Telecommuniculturey

High- and low-brow cultural goings-on in the Second City, brought to you by a roving microtechnoanthropologist

My Photo
Name:
Location: Chicago, Illinois, United States

This is fiber optic cable, which is the future. This is culture, which is delicious.

Saturday, March 16, 2013

Unseen Ambition: City and the City at Lifeline Theatre

When initially announced, Lifeline Theatre's  2012–2013 season seemed to have been ripped from the headlines of the diary where I record deepest Theater Nerd Desires: Wilkie Collins' The Woman in White; Barry Hughart's Bridge of Birds; and China Miéville's The City and the City. 

We saw WiW in the fall and it was SPLENDID. The spousal unit, who is disinclined to take my reading recommendations, had to agree that Marian is one of the greatest heroines (and the direct ancestress of Gail Carriger's Alexia Tarabotti, whom he loves) and Fosco  one of the greatest villains in all literature.

Later last year came the announcement that they would not be doing Bridge of Birds this year (although I believe they have it on tap for next year), but they subbed in The Three Musketeers. So what's important here is that they have not strayed from my deepest Theater Nerd Desires.

But that's not why I brought you here. I brought you here, because did you catch how I slipped in "China Miéville's The City and the City"? And did you say to yourself: Madman say wut? Because that should be unadaptable, right?

NOT SO.

We saw it this afternoon and it's far more successful than I imagined it could be. Joe Schermoly's set is a simple set of doors fronted by two wide steps with a set of uniform windows above.
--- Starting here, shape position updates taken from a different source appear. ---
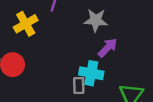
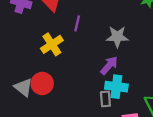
purple arrow: (108, 48) -> (109, 65), moved

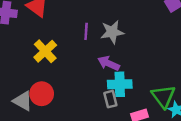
purple line: (77, 23) -> (86, 31), moved
purple arrow: (109, 65) -> (109, 63), turned -96

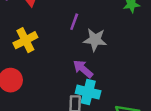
purple line: (86, 31) -> (74, 22), moved

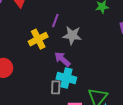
yellow cross: (25, 40) -> (38, 39), moved

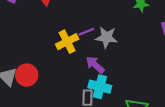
purple line: (55, 21) -> (86, 32), moved, turned 48

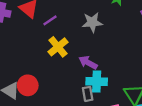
purple line: (86, 32) -> (50, 20), moved
gray star: (106, 37) -> (92, 22), moved

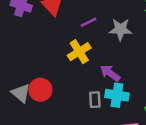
purple line: (50, 20) -> (88, 22), moved
gray rectangle: (88, 94) -> (95, 100), moved

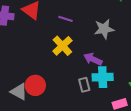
purple line: (88, 22) -> (66, 19), turned 56
gray star: (120, 29) -> (104, 29), moved

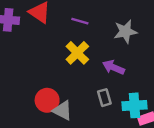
cyan cross: (103, 77) -> (134, 105), moved
gray triangle: (19, 92) -> (62, 110), moved

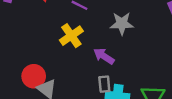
gray rectangle: (104, 98) -> (104, 84), moved

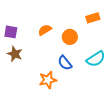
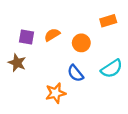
purple square: (11, 32) -> (26, 37), moved

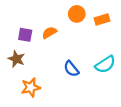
orange circle: (81, 43) -> (77, 14), moved
orange star: (56, 93) -> (31, 87), moved

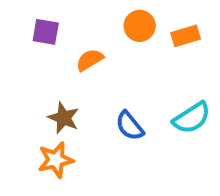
purple square: (25, 35) -> (46, 32), moved
brown star: (16, 59) -> (64, 118), moved

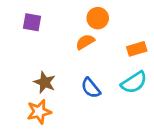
orange rectangle: (186, 36) -> (137, 49), moved
orange semicircle: (90, 60) -> (85, 42), moved

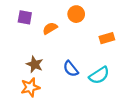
orange semicircle: (85, 42) -> (50, 28), moved
cyan semicircle: (134, 82) -> (99, 75), moved

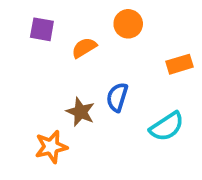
brown star: (35, 64) -> (80, 112), moved
blue semicircle: (71, 69) -> (117, 97), moved, turned 56

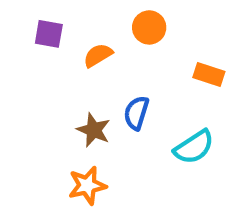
orange rectangle: (180, 64) -> (209, 74), turned 35
orange star: (51, 147) -> (87, 185), moved

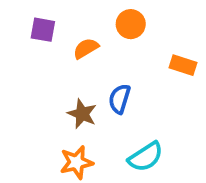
cyan semicircle: (194, 147) -> (146, 157), moved

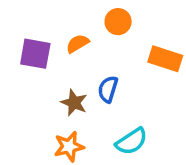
purple square: (43, 30) -> (35, 54), moved, size x1.4
orange rectangle: (183, 65) -> (165, 59), size x1.4

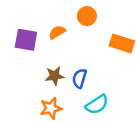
blue semicircle: (108, 89) -> (79, 78), moved
brown star: (74, 103) -> (55, 76), turned -30

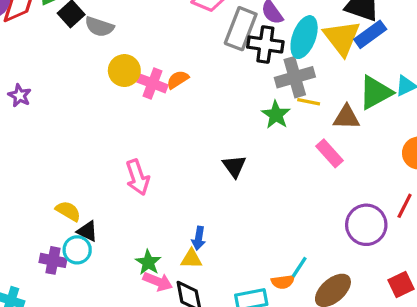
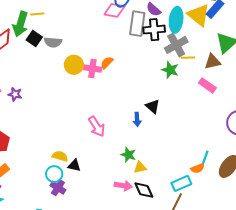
blue arrow: (199, 238) -> (137, 119), moved
cyan circle: (77, 250) -> (54, 174), moved
purple cross: (53, 260) -> (58, 188), turned 35
green star: (148, 262) -> (128, 155), moved

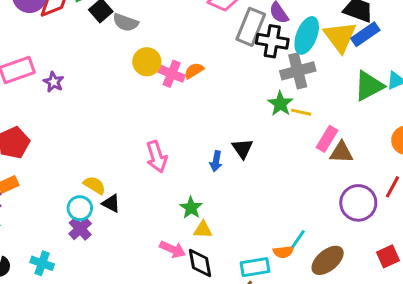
yellow line: (188, 58) -> (301, 112), moved
brown triangle: (213, 62) -> (341, 152), moved
pink rectangle: (207, 85) -> (327, 139), turned 72

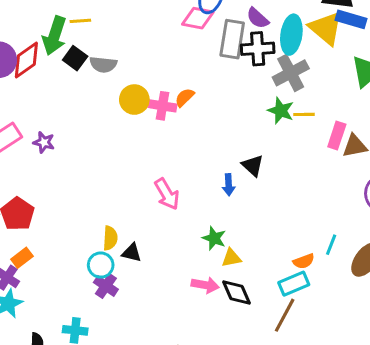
blue rectangle: (365, 34) -> (351, 19), turned 64
yellow semicircle: (94, 185) -> (110, 238), turned 75
orange semicircle: (283, 252) -> (304, 261), moved

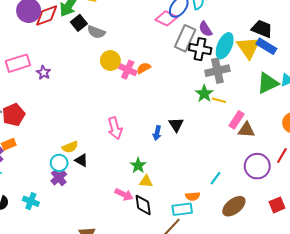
yellow semicircle: (110, 238) -> (70, 147), turned 49
cyan line: (331, 245) -> (216, 178), moved

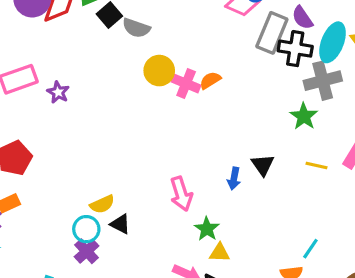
yellow line: (219, 100) -> (316, 165), moved
pink arrow: (115, 128) -> (181, 194), moved
cyan line: (216, 178) -> (310, 249), moved

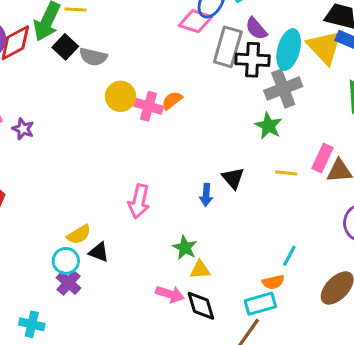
pink arrow: (181, 194) -> (139, 201), moved, turned 36

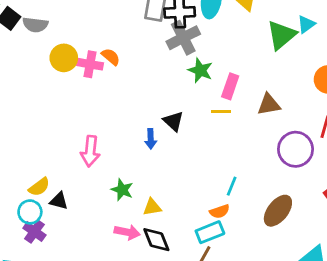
gray cross: (283, 89) -> (183, 38), moved
orange semicircle: (172, 100) -> (111, 57), turned 84
pink rectangle: (322, 158) -> (230, 86), moved
green star: (185, 248) -> (122, 190), moved

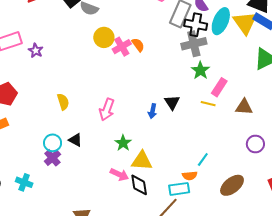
pink cross: (90, 64) -> (122, 47), turned 36
purple circle: (296, 149) -> (255, 144), size x0.7
yellow semicircle: (39, 187) -> (63, 102), moved, turned -84
yellow triangle: (152, 207) -> (142, 161), size x1.5

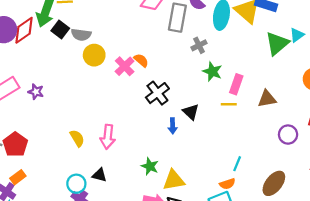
black cross: (196, 25) -> (157, 93), moved, turned -35
yellow circle: (104, 37) -> (94, 55), moved
gray cross: (194, 44) -> (199, 45), size x0.6
pink arrow: (107, 110) -> (108, 137), moved

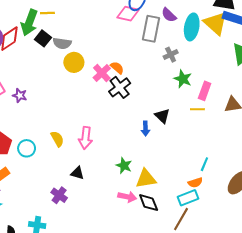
black cross: (157, 93) -> (120, 87), moved
cyan circle: (76, 184) -> (27, 148), moved

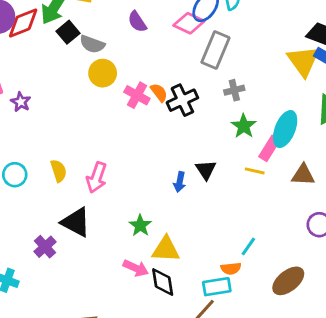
purple semicircle: (169, 15) -> (137, 22), moved
cyan ellipse: (192, 27) -> (285, 129), moved
pink cross: (102, 73) -> (137, 95), turned -30
black cross: (120, 87) -> (182, 100), moved
black triangle: (77, 173) -> (76, 222), size x1.6

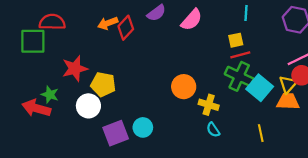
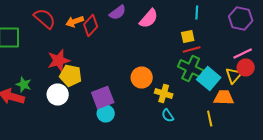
red semicircle: (52, 22) -> (45, 18), moved, turned 40
red star: (75, 68) -> (59, 60), moved
orange trapezoid: (288, 101) -> (224, 98), moved
purple square: (116, 133) -> (103, 98), moved

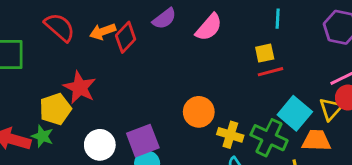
red star: (59, 60) -> (80, 87), turned -30
green cross: (191, 68) -> (269, 138), moved
yellow pentagon: (71, 76) -> (55, 109), moved, turned -30
green star: (24, 84) -> (42, 136), moved
white circle: (58, 94) -> (100, 145), moved

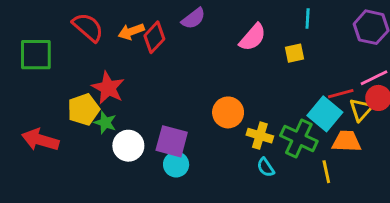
pink semicircle: (209, 27) -> (253, 37), moved
red line: (270, 72) -> (341, 94), moved
green star: (42, 136) -> (105, 123), moved
purple square: (143, 141) -> (172, 141), turned 36

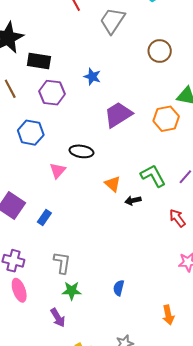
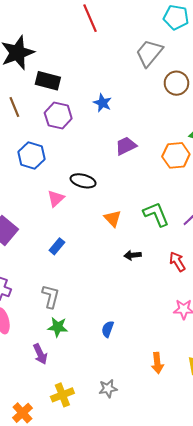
gray trapezoid: (113, 21) -> (149, 53), moved
purple trapezoid: (118, 115) -> (126, 146), size x0.7
black arrow: (133, 200) -> (133, 255), moved
blue rectangle: (44, 218) -> (57, 246), moved

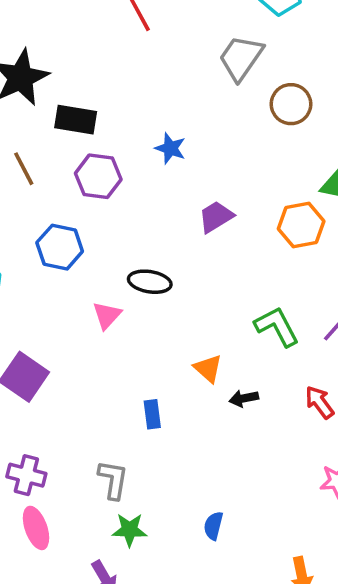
orange triangle: (113, 218) -> (208, 368), moved
blue rectangle: (57, 246) -> (152, 414), moved, turned -42

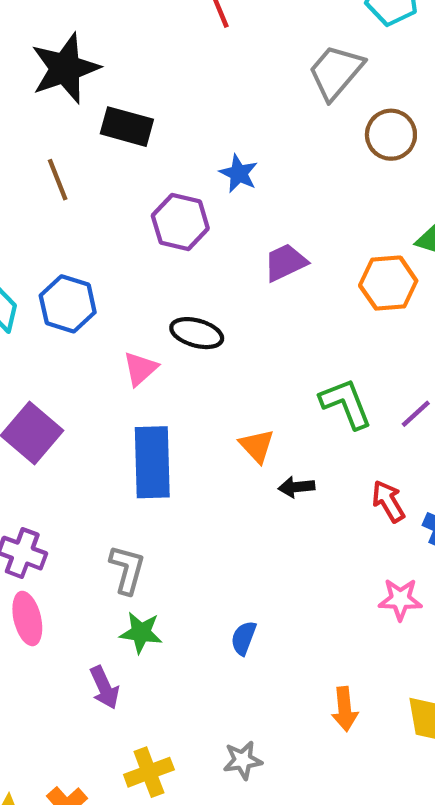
purple hexagon: (98, 176) -> (180, 222), moved
blue hexagon: (60, 247) -> (68, 304), moved
blue rectangle: (152, 414) -> (152, 462), moved, size x2.0

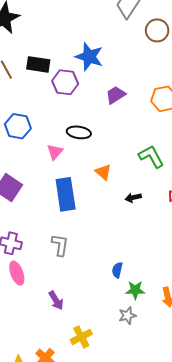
black rectangle: (127, 127) -> (38, 64), moved
blue star: (239, 173) -> (89, 57), size x1.6
orange triangle: (257, 446) -> (103, 172), moved
green star: (141, 633) -> (135, 290), moved
gray star: (243, 760) -> (127, 316), moved

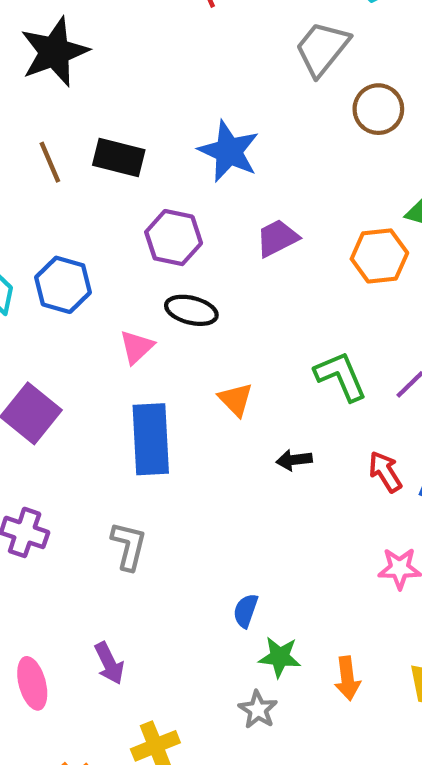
purple hexagon: (65, 82) -> (174, 238), moved
pink ellipse: (17, 273) -> (32, 683), moved
gray star: (127, 316) -> (258, 710), turned -30

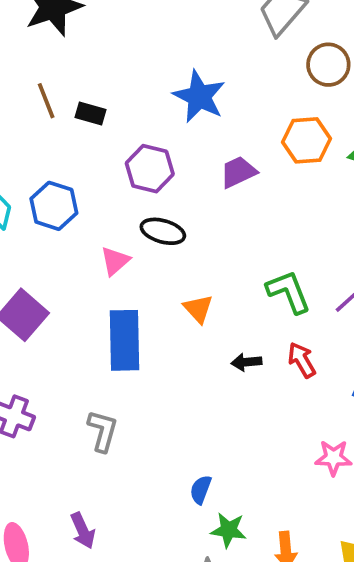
black rectangle: (119, 157) -> (90, 113), moved, size x0.7
orange hexagon: (379, 256) -> (306, 140), moved
red arrow: (385, 472) -> (302, 360), moved

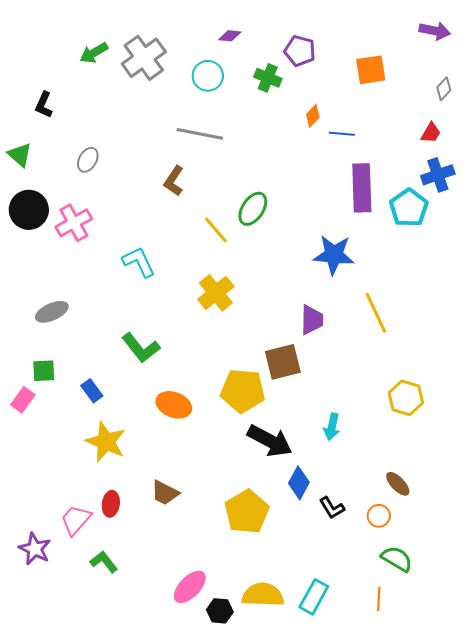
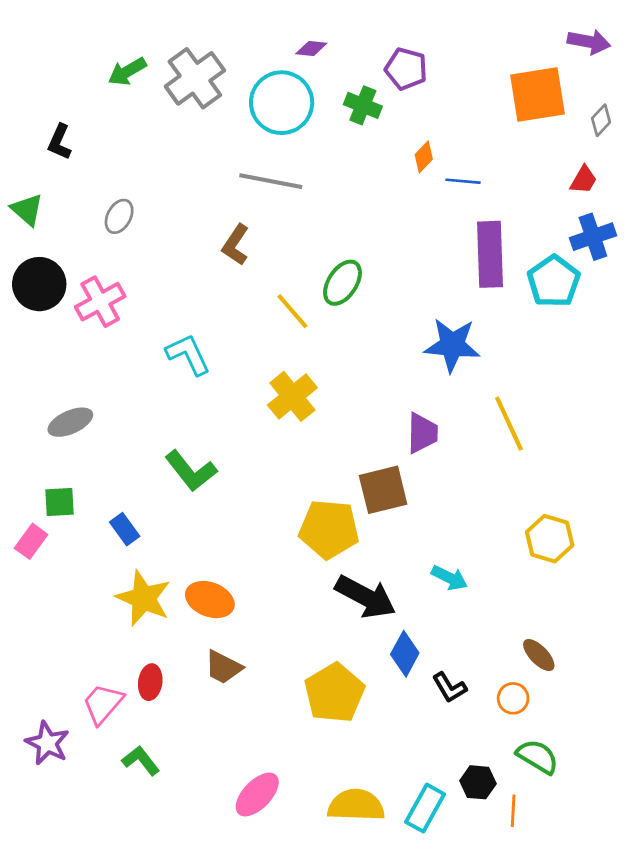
orange square: (371, 70) -> (537, 95), moved, size x1.4
cyan circle: (208, 76) -> (282, 103), size x1.5
orange ellipse: (174, 405) -> (210, 600), moved
cyan arrow: (332, 427) -> (449, 578), turned -76
black hexagon: (220, 611) -> (478, 782), moved

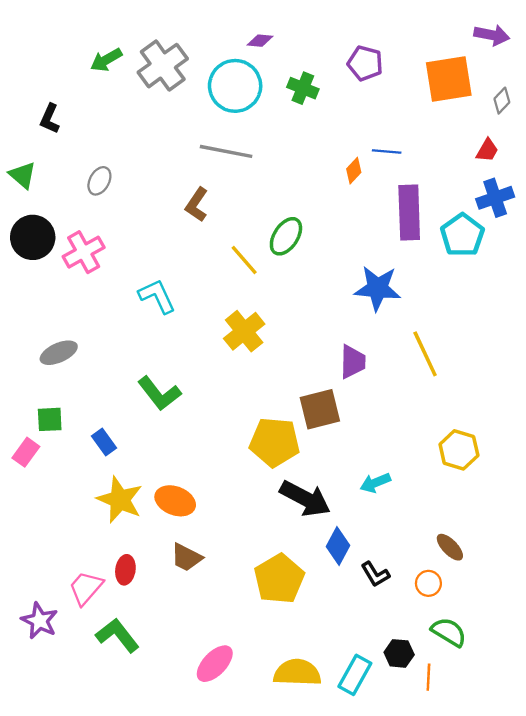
purple pentagon: (406, 69) -> (365, 63), moved
orange diamond: (424, 157) -> (354, 171), moved
cyan arrow: (449, 578) -> (375, 483), turned 132
green L-shape: (141, 761) -> (118, 635), size x1.4

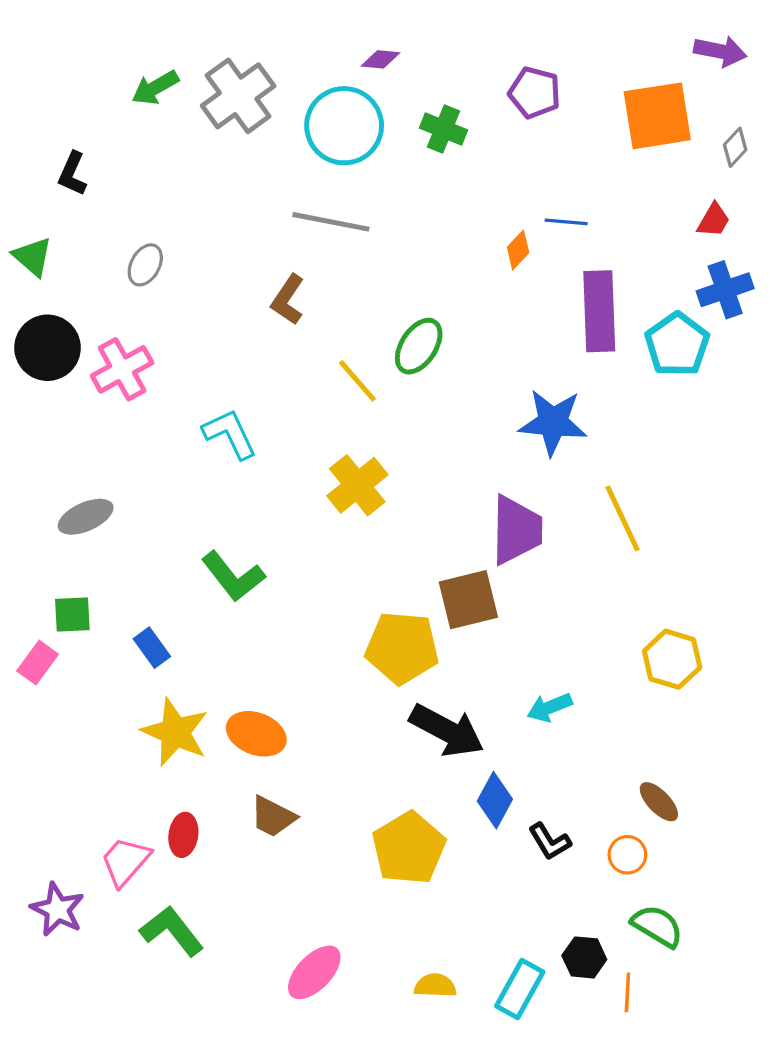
purple trapezoid: (353, 362) -> (516, 530), size x1.4
yellow semicircle: (297, 673) -> (435, 986), size x0.6

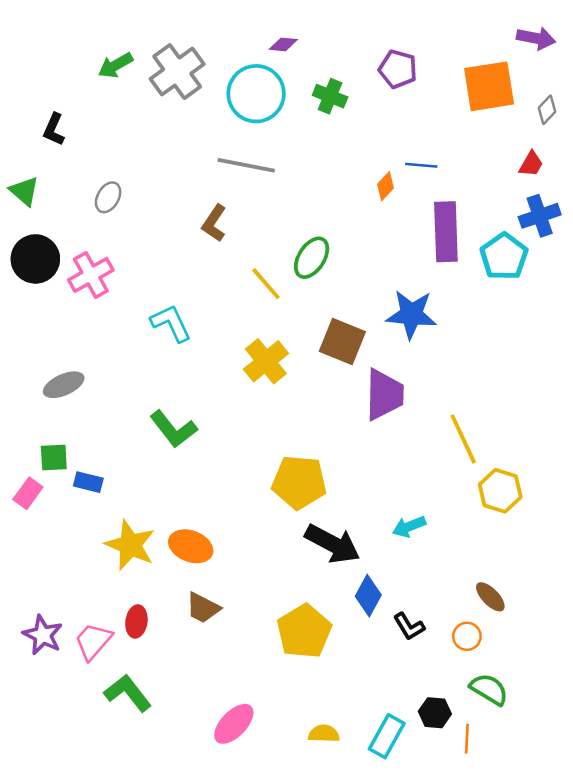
yellow line: (622, 518) -> (463, 439), moved
brown square: (468, 600) -> (342, 342), moved, turned 36
blue rectangle: (152, 648) -> (88, 482), moved, turned -40
purple star: (57, 909) -> (43, 635), moved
Otherwise, the scene is suggested by a few pieces of furniture and the costuming (Izumi Inaba) and movement direction (Amanda Link) of the cast as they move through Besźel and Ul Quoma, two cities occupying the same time and space, each politically required to remain "unseen" by the denizens of the other. Brandon Wardell's "nothing up my sleeve" lighting design primarily employs the visible street lamps, while still managing to shift scenes fluidly between the main character's narration and the action unfolding around him. Christopher Kriz's inobtrusive music and sound design also serve the adaptation well.

And Christopher M. Walsh's adaptation is so impressive, given the novel. The novel is nothing short of amazing, but like everything of Miéville's, not exactly straightforward. Walsh translates concept, plot, and character to the stage in a 2-hour production that necessarily simplifies the text, but nothing about it is flat or wanting.

Early on, there's some needful exposition through dialogue, but it is economically confined to interactions with a pair of foreigners who are understandably confused by the fundamental existential differences in this part of the world (c.f. any given episode of CSI or Bones, which squanders easily 38 minutes of every 42-minute episode with main characters [WRONGLY] explaining things to other main characters when it is shit every character ought to know). The main characters, when speaking to foreigners, shift into generic "Eastern European" accents and back out again when conversing with other "natives." (As someone who works on ethnicity and boundary guarding, really, the residents of each city ought to sound accented to one another, however, close their languages are in reality . . . but I quibble because I can and because I love.) It also takes the production a little time to really capitalize on Miéville's humor, but hits all the  right notes once it does.

The adaptation is skillfully handled by the actors and director Dorothy Milne. In a few cases, the repurposing of actors might have been handled slightly more attentively to make the differences between characters more marked and the performances more consistent. For example, Millicent Hurley is impressive as Professor Nancy, the academic advisor of the woman whose murder is at the center of the novel,  but less memorable as the same woman's mother.  Similarly, Patrick Blashill's performance as David Bowden, an archaeologist disgraced by his early forays into questionable scholarship, but less thought seems to have gone into his brief turn as a nationalist villain.

But the leads are solid and consume so much stage time, that any directorial or performance missteps are minor.  Steve Schine is remarkable as Borlú (and, I imagine, exhausted at the end of every performances). Schine has remarkable chemistry with both Marsha Harman (Corwi, the constable assigned to the investigation in Besźel) and Chris Hainsworth (Dhatt, his counterpart in Ul Quoma).

It's not a perfect production, but the flaws are so minor and the undertaking is so ambitious that any shortcomings rapidly fade from memory. Unspeakably impressive job with something really challenging.